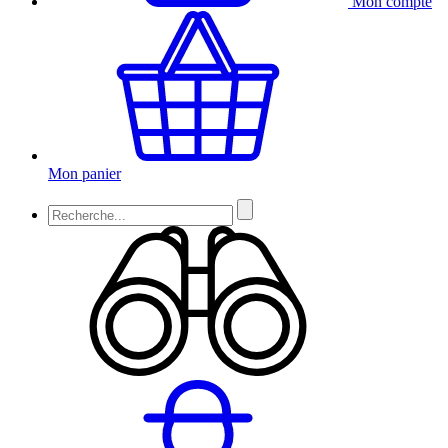
Mon compte
Mon panier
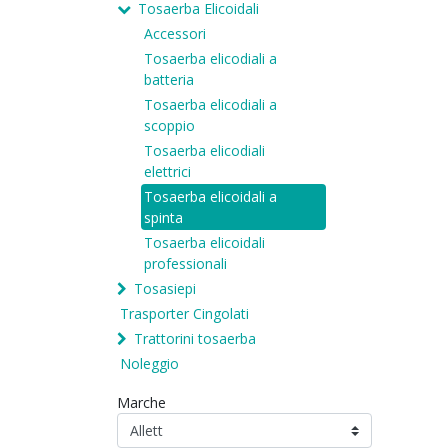
Tosaerba Elicoidali
Accessori
Tosaerba elicodiali a
batteria
Tosaerba elicodiali a
scoppio
Tosaerba elicodiali
elettrici
Tosaerba elicoidali a
spinta
Tosaerba elicoidali
professionali
Tosasiepi
Trasporter Cingolati
Trattorini tosaerba
Noleggio
Marche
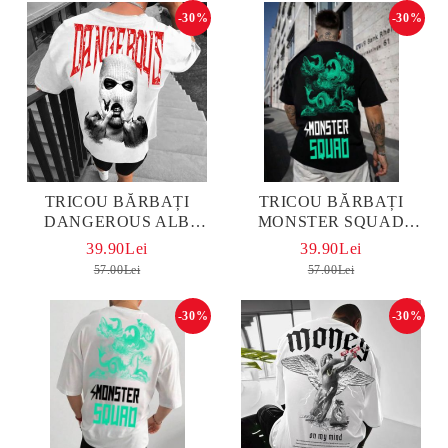
-30%
-30%
TRICOU BĂRBAȚI
TRICOU BĂRBAȚI
DANGEROUS ALB
MONSTER SQUAD
OVERSIZED
OVERSIZED
39.90Lei
39.90Lei
57.00Lei
57.00Lei
-30%
-30%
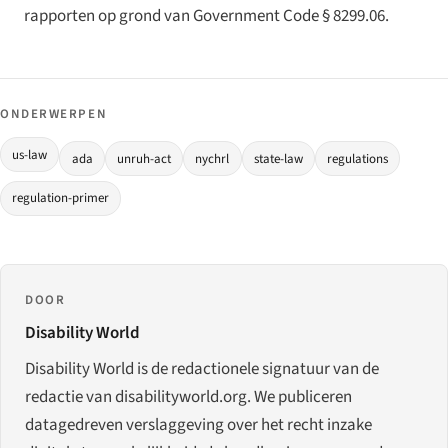
rapporten op grond van Government Code § 8299.06.
ONDERWERPEN
us-law
ada
unruh-act
nychrl
state-law
regulations
regulation-primer
DOOR
Disability World
Disability World is de redactionele signatuur van de
redactie van disabilityworld.org. We publiceren
datagedreven verslaggeving over het recht inzake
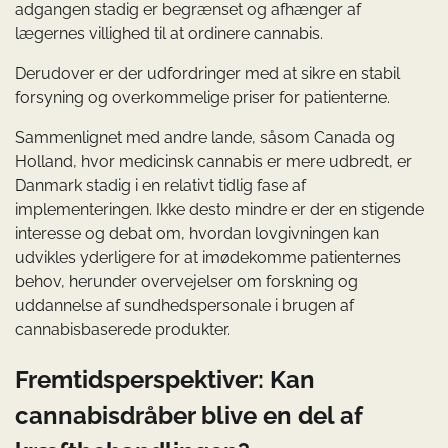
adgangen stadig er begrænset og afhænger af
lægernes villighed til at ordinere cannabis.
Derudover er der udfordringer med at sikre en stabil
forsyning og overkommelige priser for patienterne.
Sammenlignet med andre lande, såsom Canada og
Holland, hvor medicinsk cannabis er mere udbredt, er
Danmark stadig i en relativt tidlig fase af
implementeringen. Ikke desto mindre er der en stigende
interesse og debat om, hvordan lovgivningen kan
udvikles yderligere for at imødekomme patienternes
behov, herunder overvejelser om forskning og
uddannelse af sundhedspersonale i brugen af
cannabisbaserede produkter.
Fremtidsperspektiver: Kan
cannabisdråber blive en del af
++++++
* **Problem to work on**: Exact repetition of all the records is required, with the pictures excluded.

* **Written answer**:
Mon compte
Mon panier
Tosaerba Elicoidali
Accessori
Tosaerba elicodiali a
batteria
Tosaerba elicodiali a
scoppio
Tosaerba elicodiali
elettrici
Tosaerba elicoidali a
spinta
Tosaerba elicoidali
professionali
Tosasiepi
Trasporter Cingolati
Trattorini tosaerba
Noleggio
Marche
-30%
-30%
TRICOU BĂRBAȚI
TRICOU BĂRBAȚI
DANGEROUS ALB
MONSTER SQUAD
OVERSIZED
OVERSIZED
39.90Lei
39.90Lei
57.00Lei
57.00Lei
-30%
-30%
rapporten op grond van Government Code § 8299.06.
ONDERWERPEN
us-law
ada
unruh-act
nychrl
state-law
regulations
regulation-primer
DOOR
Disability World
Disability World is de redactionele signatuur van de
redactie van disabilityworld.org. We publiceren
datagedreven verslaggeving over het recht inzake
adgangen stadig er begrænset og afhænger af
lægernes villighed til at ordinere cannabis.
Derudover er der udfordringer med at sikre en stabil
forsyning og overkommelige priser for patienterne.
Sammenlignet med andre lande, såsom Canada og
Holland, hvor medicinsk cannabis er mere udbredt, er
Danmark stadig i en relativt tidlig fase af
implementeringen. Ikke desto mindre er der en stigende
interesse og debat om, hvordan lovgivningen kan
udvikles yderligere for at imødekomme patienternes
behov, herunder overvejelser om forskning og
uddannelse af sundhedspersonale i brugen af
cannabisbaserede produkter.
Fremtidsperspektiver: Kan
cannabisdråber blive en del af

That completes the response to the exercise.